• **What to do**
Please tally the lines below that contain the string "Table" and reply with that figure only.

• **Data in this exercise**
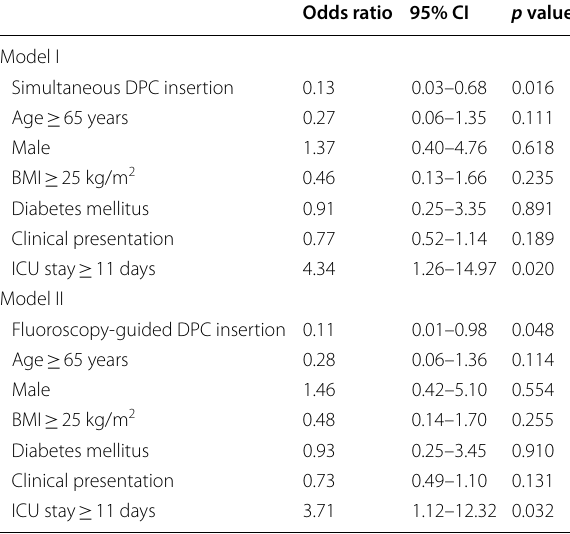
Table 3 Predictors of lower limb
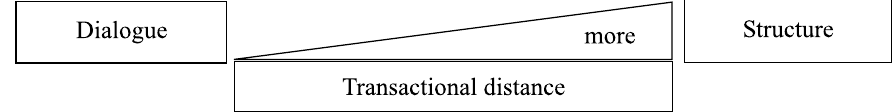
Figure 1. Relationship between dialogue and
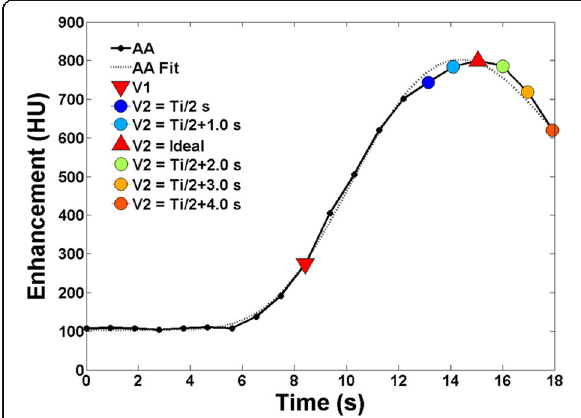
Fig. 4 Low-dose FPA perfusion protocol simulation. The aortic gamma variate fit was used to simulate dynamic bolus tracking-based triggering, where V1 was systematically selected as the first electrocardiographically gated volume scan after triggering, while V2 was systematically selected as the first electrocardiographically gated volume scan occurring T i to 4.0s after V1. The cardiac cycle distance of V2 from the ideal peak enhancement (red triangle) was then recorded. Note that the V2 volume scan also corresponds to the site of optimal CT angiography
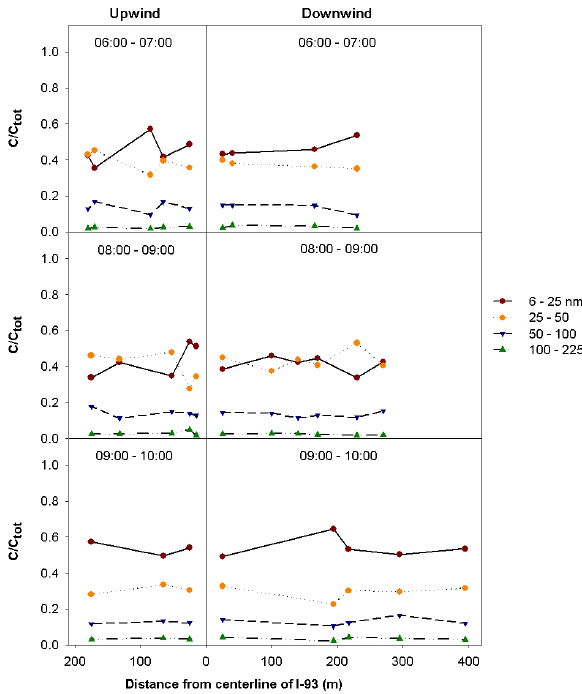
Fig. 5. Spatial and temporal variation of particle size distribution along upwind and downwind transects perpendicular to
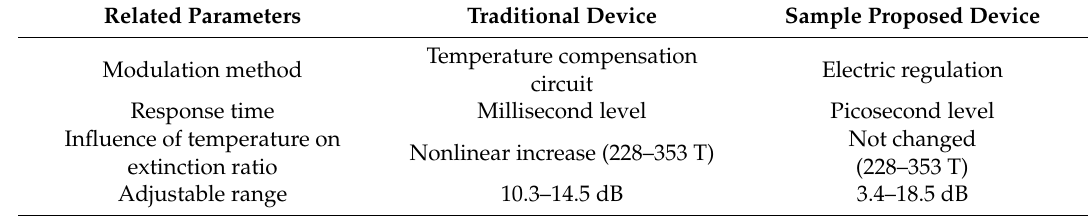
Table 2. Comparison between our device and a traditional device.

• **Solved exercise**
2